Dr. Sanjay Gupta of CNN recently did a story on UCLA staffing inner city clinics with physicians from Latin America countries. For the sake of brevity, the doctors were in the United States, presumably the Los Angeles area, and were working in nonmedical jobs. These included from snippets housekeeping, building trades and lawn care. The doctor interviewed represented the program. UCLA paid for them to study and take American Medical Examinations. I presume the ECFMG or Flex, but neither was specifically identified. Those who passed were trained and they now staff the community clinics. On a positive side, a vital resource is not wasted. These doctors can talk to many of the people in their own language, Spanish. The doctors are presumably paid more than they received for manual labor, get more respect, and (hopefully) better working conditions and prestige. This is to their benefit. No negative sides were mentioned. Money was not mentioned, but presumably they accepted lower salaries than others demanded. This could keep costs down, but may sidestep the clinical training programs traditionally taken in this country.
There was an article in the AMA News more than 20 years ago that stuck in my mind. Some Irish doctors were recruited to staff a hospital directed HMO in upper New York State. The local doctors refused to work for the hospital at the salaries offered. The hospital received some waiver as a physician shortage area due to the HMO needs. The Irish doctors were recruited at a salary greater than the government set salaries in Ireland, but less than the local doctors demanded. The article spoke of how the doctors could be replaced after a few years if they developed unreasonable demands. The community had a bonus. These doctors could speak to the locals in their native language, English.
Many may not recall the debates over the ratification of NAFTA in 1992. Ross Perot described the “sucking sound” of jobs going to Mexico in the Presidential election. Arguments existed over Mexican truck drivers coming to the US. I called the AMA at the time and asked what organized medicine’s position on this was? I was told there was none. Each state licensed its own physicians and was medical licensure was therefore exempt form NAFTA. I pointed out the Senator Rockefeller of West Virginia proposed, separately as a quality measure, a national medical license that allowed doctors to treat people on Medicare and Medicaid but would not allow them to treat individuals otherwise in the 50 States. This bill never passed. The AMA investigated and I received a call about the revised opinion on NAFTA.
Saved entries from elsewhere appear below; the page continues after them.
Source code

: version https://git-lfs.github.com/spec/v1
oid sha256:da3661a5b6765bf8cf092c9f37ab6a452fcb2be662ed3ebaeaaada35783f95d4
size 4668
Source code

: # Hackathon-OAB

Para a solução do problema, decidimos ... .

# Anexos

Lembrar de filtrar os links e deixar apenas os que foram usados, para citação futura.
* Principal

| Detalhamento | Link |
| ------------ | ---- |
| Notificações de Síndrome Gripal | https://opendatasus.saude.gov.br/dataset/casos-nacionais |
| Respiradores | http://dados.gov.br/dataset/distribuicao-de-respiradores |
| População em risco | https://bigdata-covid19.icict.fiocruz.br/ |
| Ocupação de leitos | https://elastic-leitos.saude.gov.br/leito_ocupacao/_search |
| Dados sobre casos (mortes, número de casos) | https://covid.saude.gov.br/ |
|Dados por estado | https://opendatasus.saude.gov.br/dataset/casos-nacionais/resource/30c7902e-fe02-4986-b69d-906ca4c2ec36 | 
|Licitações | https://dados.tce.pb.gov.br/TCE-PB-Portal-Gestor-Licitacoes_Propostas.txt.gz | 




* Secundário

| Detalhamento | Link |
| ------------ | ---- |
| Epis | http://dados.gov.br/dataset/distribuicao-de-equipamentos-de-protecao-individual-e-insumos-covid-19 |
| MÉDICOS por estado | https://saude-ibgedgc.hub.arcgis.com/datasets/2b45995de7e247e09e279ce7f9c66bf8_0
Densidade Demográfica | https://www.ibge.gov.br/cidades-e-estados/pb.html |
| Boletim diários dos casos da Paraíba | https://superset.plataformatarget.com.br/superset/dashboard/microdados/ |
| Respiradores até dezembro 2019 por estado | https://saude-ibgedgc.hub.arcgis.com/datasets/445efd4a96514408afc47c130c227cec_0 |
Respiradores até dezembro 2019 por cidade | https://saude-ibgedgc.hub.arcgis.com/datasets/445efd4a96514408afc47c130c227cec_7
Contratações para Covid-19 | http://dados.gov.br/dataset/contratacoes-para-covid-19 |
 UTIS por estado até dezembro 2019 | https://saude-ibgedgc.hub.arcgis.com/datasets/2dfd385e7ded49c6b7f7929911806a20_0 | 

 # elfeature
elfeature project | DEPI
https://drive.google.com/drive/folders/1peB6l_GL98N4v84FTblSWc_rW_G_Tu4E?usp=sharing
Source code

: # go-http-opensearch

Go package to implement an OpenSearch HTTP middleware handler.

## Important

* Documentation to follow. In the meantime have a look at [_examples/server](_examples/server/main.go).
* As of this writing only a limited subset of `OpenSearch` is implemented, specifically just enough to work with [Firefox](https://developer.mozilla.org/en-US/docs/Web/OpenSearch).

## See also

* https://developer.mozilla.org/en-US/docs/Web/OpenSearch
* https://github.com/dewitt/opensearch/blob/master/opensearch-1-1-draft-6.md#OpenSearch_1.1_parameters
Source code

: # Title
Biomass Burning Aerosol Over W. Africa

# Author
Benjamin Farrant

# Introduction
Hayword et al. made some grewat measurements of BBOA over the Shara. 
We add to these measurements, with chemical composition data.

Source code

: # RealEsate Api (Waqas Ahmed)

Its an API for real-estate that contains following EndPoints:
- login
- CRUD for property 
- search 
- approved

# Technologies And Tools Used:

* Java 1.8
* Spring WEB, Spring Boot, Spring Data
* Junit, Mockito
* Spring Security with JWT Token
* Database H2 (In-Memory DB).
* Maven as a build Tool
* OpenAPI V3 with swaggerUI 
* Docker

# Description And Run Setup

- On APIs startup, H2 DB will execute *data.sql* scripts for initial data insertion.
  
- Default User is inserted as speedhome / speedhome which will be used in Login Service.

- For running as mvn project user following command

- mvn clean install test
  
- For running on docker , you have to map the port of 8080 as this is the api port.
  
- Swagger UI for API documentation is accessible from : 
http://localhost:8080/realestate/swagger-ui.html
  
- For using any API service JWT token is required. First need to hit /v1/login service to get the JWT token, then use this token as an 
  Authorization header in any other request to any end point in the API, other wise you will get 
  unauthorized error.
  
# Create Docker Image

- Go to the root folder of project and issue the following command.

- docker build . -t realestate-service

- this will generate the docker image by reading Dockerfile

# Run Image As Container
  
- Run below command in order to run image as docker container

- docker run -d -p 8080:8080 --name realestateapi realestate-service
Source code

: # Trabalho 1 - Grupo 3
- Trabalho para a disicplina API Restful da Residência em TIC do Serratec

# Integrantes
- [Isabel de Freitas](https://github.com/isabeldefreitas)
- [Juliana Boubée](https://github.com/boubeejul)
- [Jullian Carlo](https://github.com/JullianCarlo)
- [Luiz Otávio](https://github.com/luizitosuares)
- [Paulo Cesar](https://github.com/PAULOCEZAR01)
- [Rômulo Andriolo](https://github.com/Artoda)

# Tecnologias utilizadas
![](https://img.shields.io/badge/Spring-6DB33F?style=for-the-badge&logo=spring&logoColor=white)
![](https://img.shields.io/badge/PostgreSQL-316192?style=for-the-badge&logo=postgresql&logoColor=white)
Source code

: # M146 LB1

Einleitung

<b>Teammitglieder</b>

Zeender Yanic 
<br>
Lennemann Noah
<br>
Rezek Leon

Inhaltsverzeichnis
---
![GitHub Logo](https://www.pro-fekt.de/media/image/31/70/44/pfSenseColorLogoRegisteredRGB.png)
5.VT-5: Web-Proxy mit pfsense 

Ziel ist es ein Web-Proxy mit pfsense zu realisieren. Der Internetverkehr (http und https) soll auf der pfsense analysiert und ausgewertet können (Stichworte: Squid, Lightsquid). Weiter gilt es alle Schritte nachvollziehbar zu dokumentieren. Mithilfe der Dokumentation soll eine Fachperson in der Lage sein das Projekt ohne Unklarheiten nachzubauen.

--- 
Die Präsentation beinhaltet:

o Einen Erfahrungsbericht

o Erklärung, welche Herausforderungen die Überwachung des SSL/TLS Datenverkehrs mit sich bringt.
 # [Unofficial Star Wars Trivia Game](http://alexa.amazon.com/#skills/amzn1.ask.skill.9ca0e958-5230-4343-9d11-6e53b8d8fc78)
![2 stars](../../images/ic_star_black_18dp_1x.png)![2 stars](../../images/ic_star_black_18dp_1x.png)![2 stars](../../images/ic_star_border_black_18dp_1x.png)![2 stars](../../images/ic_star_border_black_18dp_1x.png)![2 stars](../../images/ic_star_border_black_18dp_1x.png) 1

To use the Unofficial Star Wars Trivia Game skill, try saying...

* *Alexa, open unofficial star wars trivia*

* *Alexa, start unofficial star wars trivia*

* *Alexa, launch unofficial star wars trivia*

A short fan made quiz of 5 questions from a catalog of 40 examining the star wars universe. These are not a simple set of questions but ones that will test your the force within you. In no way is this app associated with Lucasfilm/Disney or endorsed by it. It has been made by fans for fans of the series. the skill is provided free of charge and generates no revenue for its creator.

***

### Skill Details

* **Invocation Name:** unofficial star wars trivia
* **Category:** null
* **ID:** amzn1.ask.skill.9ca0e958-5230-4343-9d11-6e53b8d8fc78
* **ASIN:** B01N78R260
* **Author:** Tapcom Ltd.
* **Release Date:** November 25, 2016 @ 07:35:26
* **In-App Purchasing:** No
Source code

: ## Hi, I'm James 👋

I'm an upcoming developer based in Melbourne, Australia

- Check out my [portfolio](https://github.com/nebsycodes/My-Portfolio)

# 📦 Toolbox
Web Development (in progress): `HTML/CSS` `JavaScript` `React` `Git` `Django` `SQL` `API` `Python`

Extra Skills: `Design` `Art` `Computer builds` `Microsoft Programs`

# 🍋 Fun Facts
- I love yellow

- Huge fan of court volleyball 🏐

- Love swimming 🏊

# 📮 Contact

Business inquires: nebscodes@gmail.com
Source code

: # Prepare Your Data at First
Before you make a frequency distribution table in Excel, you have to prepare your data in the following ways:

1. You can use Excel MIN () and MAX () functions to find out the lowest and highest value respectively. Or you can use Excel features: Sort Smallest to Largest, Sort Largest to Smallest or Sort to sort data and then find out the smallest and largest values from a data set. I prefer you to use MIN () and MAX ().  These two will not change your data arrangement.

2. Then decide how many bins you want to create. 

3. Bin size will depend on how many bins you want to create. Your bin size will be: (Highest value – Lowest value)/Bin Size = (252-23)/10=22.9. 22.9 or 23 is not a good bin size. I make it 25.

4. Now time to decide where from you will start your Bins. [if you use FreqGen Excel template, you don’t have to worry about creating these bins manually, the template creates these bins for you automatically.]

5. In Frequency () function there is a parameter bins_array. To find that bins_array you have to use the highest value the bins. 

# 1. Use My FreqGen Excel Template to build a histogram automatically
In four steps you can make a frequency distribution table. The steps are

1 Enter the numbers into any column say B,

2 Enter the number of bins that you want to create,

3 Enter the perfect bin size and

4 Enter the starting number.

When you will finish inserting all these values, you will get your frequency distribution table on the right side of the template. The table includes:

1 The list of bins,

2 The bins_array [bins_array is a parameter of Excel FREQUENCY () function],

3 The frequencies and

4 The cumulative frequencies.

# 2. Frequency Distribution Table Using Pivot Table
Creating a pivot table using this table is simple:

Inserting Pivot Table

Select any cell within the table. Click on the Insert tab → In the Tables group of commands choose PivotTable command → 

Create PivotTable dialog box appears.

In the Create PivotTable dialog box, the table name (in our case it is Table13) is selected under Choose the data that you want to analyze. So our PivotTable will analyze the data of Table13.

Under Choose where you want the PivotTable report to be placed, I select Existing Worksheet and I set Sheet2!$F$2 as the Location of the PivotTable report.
We hear of the shortages of PCPs and how PAs and NPs will fill in the gaps. Many older, not yet retired specialists, have discussed retirement and can not be replaced.The costs of the electronic records, reduced reimbursements, the sustained growth debacle, and ICD-10 added to costs that may not be offset by the remaining few years of practice available. Early retirement is then a viable option. This adds to the shortages of specialists that already exist.
Now, either my paranoia is present or I am prescient of a future event. The three events I described above now can be placed into a new perspective. There are 25 million people with health issues being added to the population after the AHCA, let alone millions from revision of immigration policies. Physician shortages are happening. It takes too long to train American doctors. There are comments that I read about shortening medical school and residencies each by a year. This lowers student debt and gets people out as specialists. But I can also see an new approach to allow immigration and the creation of a license for foreign trained doctors recognized as specialists in their own country. This would allow them to practice here without meeting board certifications (unless reciprocity is also forced). This is not meant to dispute the quality of these doctors. I suspect this action or threat of action will be used to mitigate any resistance by American doctors to the changes coming.